Murphy Won’t Join McCain Campaign

This article is from the archive of The New York Sun before the launch of its new website in 2022. The Sun has neither altered nor updated such articles but will seek to correct any errors, mis-categorizations or other problems introduced during transfer.

The New York Sun

A key player in Senator McCain’s presidential bid in 2000, Michael Murphy, is ending speculation that he was about to join Mr. McCain’s latest campaign for the White House. “I do not expect to join the campaign,” Mr. Murphy told Politico yesterday. “They’re my friends and I wish them well.”

Mr. Murphy regularly talks with Mr. McCain, but sources told The New York Sun that the strategist was only willing to come aboard on a full-time basis if he had substantial control over the campaign’s message. Giving Mr. Murphy that authority would have undercut others recently brought into Mr. McCain’s campaign, including a former aide to President Bush, Steven Schmidt.

OBAMA DENIES MOVE TO CENTER

Senator Obama is asserting that claims he is moving to the center on issues such as Iraq, wiretapping, and gun control, are uninformed and off base. “The people who say this haven’t apparently been listening to me,” Mr. Obama said in response to a question yesterday at a town hall-style meeting in Powder Springs, Ga., the Associated Press reported. He said his “friends on the left” and in the press were being overly cynical about his statement. “Don’t assume that if I don’t agree with you on something, that it must be because I’m doing that politically,” he said, according to the AP. “I may just disagree with you.”
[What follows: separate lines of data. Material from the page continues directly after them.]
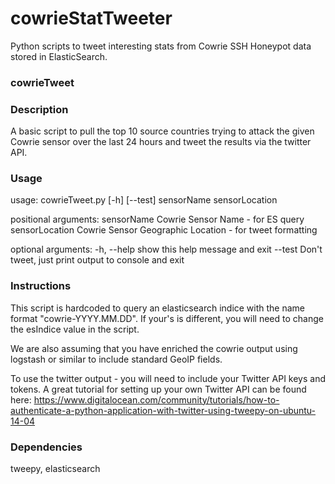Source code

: # cowrieStatTweeter
Python scripts to tweet interesting stats from Cowrie SSH Honeypot data stored in ElasticSearch.

### cowrieTweet

### Description

A basic script to pull the top 10 source countries trying to attack the given Cowrie sensor over the last 24 hours and tweet the results via the twitter API.

### Usage

usage: cowrieTweet.py [-h] [--test] sensorName sensorLocation

positional arguments:
  sensorName      Cowrie Sensor Name - for ES query
  sensorLocation  Cowrie Sensor Geographic Location - for tweet formatting

optional arguments:
  -h, --help      show this help message and exit
  --test          Don't tweet, just print output to console and exit

### Instructions

This script is hardcoded to query an elasticsearch indice with the name format "cowrie-YYYY.MM.DD". If your's is different, you will need to change the esIndice value in the script.

We are also assuming that you have enriched the cowrie output using logstash or similar to include standard GeoIP fields.

To use the twitter output - you will need to include your Twitter API keys and tokens. A great tutorial for setting up your own Twitter API can be found here: https://www.digitalocean.com/community/tutorials/how-to-authenticate-a-python-application-with-twitter-using-tweepy-on-ubuntu-14-04
  
### Dependencies

tweepy, elasticsearch 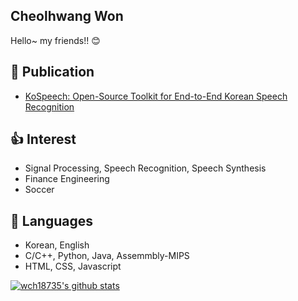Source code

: ## Cheolhwang Won
Hello~ my friends!! :blush:

## :book: Publication
- [KoSpeech: Open-Source Toolkit for End-to-End Korean Speech Recognition](https://arxiv.org/abs/2009.03092)

## :thumbsup: Interest
- Signal Processing, Speech Recognition, Speech Synthesis
- Finance Engineering
- Soccer

## :lips: Languages
- Korean, English
- C/C++, Python, Java, Assemmbly-MIPS
- HTML, CSS, Javascript

 [![wch18735's github stats](https://github-readme-stats.vercel.app/api?username=wch18735)](https://github.com/anuraghazra/github-readme-stats)
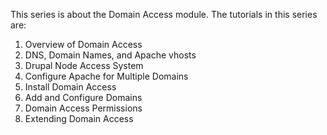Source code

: This series is about the Domain Access module. The tutorials in this series are:

01. Overview of Domain Access
02. DNS, Domain Names, and Apache vhosts
03. Drupal Node Access System
04. Configure Apache for Multiple Domains
05. Install Domain Access
06. Add and Configure Domains
07. Domain Access Permissions
08. Extending Domain Access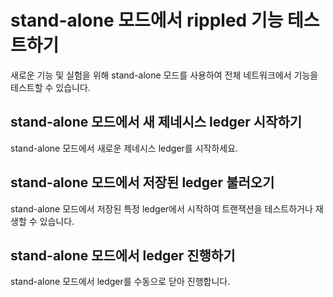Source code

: # stand-alone 모드에서 rippled 기능 테스트하기

새로운 기능 및 실험을 위해 stand-alone 모드를 사용하여 전체 네트워크에서 기능을 테스트할 수 있습니다.

## stand-alone 모드에서 새 제네시스 ledger 시작하기

stand-alone 모드에서 새로운 제네시스 ledger를 시작하세요.

## stand-alone 모드에서 저장된 ledger 불러오기

stand-alone 모드에서 저장된 특정 ledger에서 시작하여 트랜잭션을 테스트하거나 재생할 수 있습니다.

## stand-alone 모드에서 ledger 진행하기

stand-alone 모드에서 ledger를 수동으로 닫아 진행합니다.
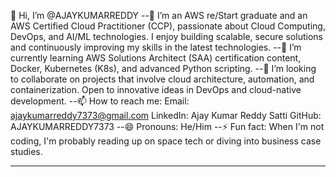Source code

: 👋 Hi, I’m @AJAYKUMARREDDY
--👀 I’m an AWS re/Start graduate and an AWS Certified Cloud Practitioner (CCP), passionate about Cloud Computing, DevOps, and AI/ML technologies. I enjoy building scalable, secure solutions and continuously improving my skills in the latest technologies.
--🌱 I’m currently learning AWS Solutions Architect (SAA) certification content, Docker, Kubernetes (K8s), and advanced Python scripting.
--💞️ I’m looking to collaborate on projects that involve cloud architecture, automation, and containerization. Open to innovative ideas in DevOps and cloud-native development.
--📫 How to reach me:
    Email: ajaykumarreddy7373@gmail.com
    LinkedIn: Ajay Kumar Reddy Satti
    GitHub: AJAYKUMARREDDY7373
--😄 Pronouns: He/Him
--⚡ Fun fact: When I'm not coding, I'm probably reading up on space tech or diving into business case studies.

---

<!---
AJAYKUMARREDDY7373/AJAYKUMARREDDY7373 is a ✨ special ✨ repository because its `README.md` (this file) appears on your GitHub profile.
You can click the Preview link to take a look at your changes.
--->
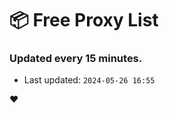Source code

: # :package: Free Proxy List
### Updated every 15 minutes.

- Last updated: `2024-05-26 16:55`

:heart:
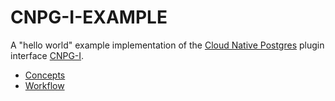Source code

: # CNPG-I-EXAMPLE

A "hello world" example implementation of the
[Cloud Native Postgres](https://github.com/cloudnative-pg/cloudnative-pg/)
plugin interface [CNPG-I](https://github.com/cloudnative-pg/cnpg-i).

- [Concepts](doc/concepts.md)
- [Workflow](doc/workflow.md)
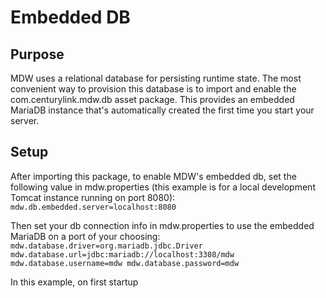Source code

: # Embedded DB

## Purpose
MDW uses a relational database for persisting runtime state.
The most convenient way to provision this database is to import and enable
the com.centurylink.mdw.db asset package.  This provides an embedded MariaDB
instance that's automatically created the first time you start your server.

## Setup
After importing this package, to enable MDW's embedded db, set the following value in mdw.properties
(this example is for a local development Tomcat instance running on port 8080):
`mdw.db.embedded.server=localhost:8080`
 
Then set your db connection info in mdw.properties to use the embedded MariaDB on a port of your choosing:
`mdw.database.driver=org.mariadb.jdbc.Driver
mdw.database.url=jdbc:mariadb://localhost:3308/mdw
mdw.database.username=mdw
mdw.database.password=mdw`

In this example, on first startup 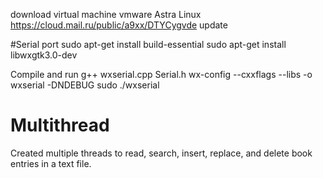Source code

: download virtual machine vmware Astra Linux https://cloud.mail.ru/public/a9xx/DTYCygvde
update

#Serial port
sudo apt-get install build-essential
sudo apt-get install libwxgtk3.0-dev

Compile and run
g++ wxserial.cpp Serial.h wx-config --cxxflags --libs -o wxserial -DNDEBUG
sudo ./wxserial


# Multithread
Created multiple threads to read, search, insert, replace, and delete book entries in a text file.
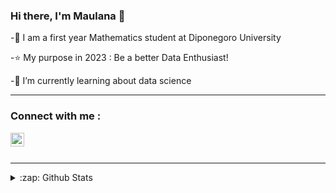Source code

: ### Hi there, I'm Maulana 👋

-👦 I am a first year Mathematics student at Diponegoro University
 
-⭐ My purpose in 2023 : Be a better Data Enthusiast!

-🌱 I’m currently learning about data science

---

### Connect with me :
[<img align="left" alt="Maulanaaz| LinkedIn" width="22px" src="https://cdn.jsdelivr.net/npm/simple-icons@v3/icons/linkedin.svg" />][linkedin]

<br/>
<br/>

---

<details>
  <summary>:zap: Github Stats</summary>

  
  <img align="left" alt="Maulanaaz's Github Stats" src="https://github-readme-stats.codestackr.vercel.app/api?username=Maulanaaz&show_icons=true&hide_border=true" />
  <img align="left" src="https://github-readme-stats.vercel.app/api/top-langs/?username=maulanaaz&&layout=compact&show_icons=true&show_icons=true&title_color=fff&icon_color=0BB7F3&text_color=9f9f9f&bg_color=151515" />

</details>

[linkedin]: https://www.linkedin.com/in/Maulanaaz
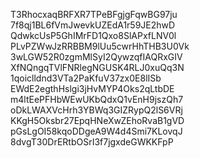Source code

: T3RhocxaqBRFXR7TPeBFgjgFqwBG97ju
7f8qj1BL6fVmJwevkUZEdA1r59JE2hwD
QdwkcUsP5GhIMrFD1Qxo8SlAPxfLNV0l
PLvPZWwJzRRBBM9lUu5cwrHhTHB3U0Vk
3wLGW52R0zgmMlSyI2QywzqfIAQRxGIV
XfNQngqTVlFNRlegNGUSK4RLJ0xuQq3N
1qoiclldnd3VTa2PaKfuV37zx0E8lISb
EWdE2egthHslgi3jHvMYP4Oks2qLtbDE
m4ltEePFHbWEwUKbQdxQ1vEnH9jszQh7
oDkLWAXVcHrh3YBWq3GIZRypQ2lS6VRj
KKgH5Oksbr27EpqHNeXwZEhoRvaB1gVD
pGsLgOI58kqoDDgeA9W4d4Smi7KLovqJ
8dvgT30DrERtbOSrI3f7jgxdeGWKKFpP
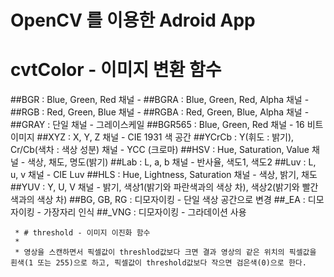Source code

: OpenCV 를 이용한 Adroid App
===========================


# cvtColor - 이미지 변환 함수

##BGR : Blue, Green, Red 채널 -
##BGRA : Blue, Green, Red, Alpha 채널 -
##RGB : Red, Green, Blue 채널 -
##RGBA : Red, Green, Blue, Alpha 채널 -
##GRAY : 단일 채널 - 그레이스케일
##BGR565 : Blue, Green, Red 채널 - 16 비트 이미지
##XYZ : X, Y, Z 채널 - CIE 1931 색 공간
##YCrCb : Y(휘도 : 밝기), Cr/Cb(색차 : 색상 성분) 채널 - YCC (크로마)
##HSV : Hue, Saturation, Value 채널 - 색상, 채도, 명도(밝기)
##Lab : L, a, b 채널	- 반사율, 색도1, 색도2
##Luv : L, u, v 채널	- CIE Luv
##HLS : Hue, Lightness, Saturation 채널 - 색상, 밝기, 채도
##YUV : Y, U, V 채널	- 밝기, 색상1(밝기와 파란색과의 색상 차), 색상2(밝기와 빨간색과의 색상 차)
##BG, GB, RG : 디모자이킹	- 단일 색상 공간으로 변경
##_EA : 디모자이킹 - 가장자리 인식
##_VNG : 디모자이킹 - 그라데이션 사용

     * # threshold - 이미지 이진화 함수
     *
     * 영상을 스캔하면서 픽셀값이 threshlod값보다 크면 결과 영상의 같은 위치의 픽셀값을 흰색(1 또는 255)으로 하고, 픽셀값이 threshold값보다 작으면 검은색(0)으로 한다.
McCAIN NEARS ACKNOWLEDGING RECESSION

Senator McCain, who has previously referred to the economy as “slowing,” seems to be moving toward an acknowledgement that a recession is under way. Speaking on MSNBC’s “Morning Joe” yesterday, Mr. McCain said he surmised that “technically there’s some question amongst economists” about whether the economy is shrinking, though there is no doubt that Americans are “hurting badly.” But, moments later, he seemed to go one notch further on the R-word, stating, “Americans are fed up and I understand it and so, if we’re technically in a recession, I would imagine we are.”

AHMADINEJAD: I’LL MEET McCAIN OR OBAMA

President Ahmadinejad of Iran told a news conference at an international summit in Malaysia that he is open to talks with Senator Obama or Senator McCain. “I announce my readiness to meet with all the presidential candidates of the United States and have a live debate with them,” Mr. Ahmadinejad said, according to an Iranian-funded news service, Press TV.

McCAIN MEETS POLISH FOREIGN MINISTER

Poland’s foreign minister, Radoslaw Sikorski, sat down with Senator McCain yesterday and spoke by phone with Senator Obama. “We share Senator McCain’s freedom agenda, America’s freedom agenda,” Mr. Sikorski said, before stressing a desire not to interfere in American politics. A key issue to Poland, missile defense, came up in talks with Mr. McCain, but the Polish official told the Associated Press he did not raise the issue in the phone conversation with Mr. Obama.

AD WATCH

Senator McCain is up with a new television ad touting his Vietnam War service and his record as a “maverick” in the Senate, while Senator Obama is out with a spot faulting Mr. McCain’s response to the spike in gasoline prices. Mr. McCain’s ad opens with film of 1960s hippies before turning abruptly to images of the future senator as a pilot and POW. “Shot down. Bayoneted. Tortured,” an announcer declares. “His philosophy: before party, polls, and self … America.”

Mr. Obama’s spot, which responds to critical ads funded by the Republican Party, shows Mr. McCain hugging President Bush and says their plans for new oil drilling “won’t produce a drop of oil for seven years.”

OBAMA DAUGHTERS IN RARE TV INTERVIEW

Senator Obama, his wife, Michelle, and their daughters, Malia, 10, and Sasha, 7, granted an unusual group interview to “Access Hollywood” showcasing the presumptive Democratic nominee’s family life. Malia said she sometimes gives her father advice, like not to offer a handshake to a youngster. “I was like, ‘You know, Daddy, you really don’t shake kids’ hands that much. You shake adults’ hands. … You just wave or you say ‘Hi,'” she said.

“She avoids me embarrassing her by giving these tips,” Mr. Obama explained.

Mrs. Obama gave few details when asked how the couple gets to share “an intimate moment” given the jam-packed presidential campaign schedule. “We have our alone time,” she said. “Our staff, they’re good about making sure that we get space.”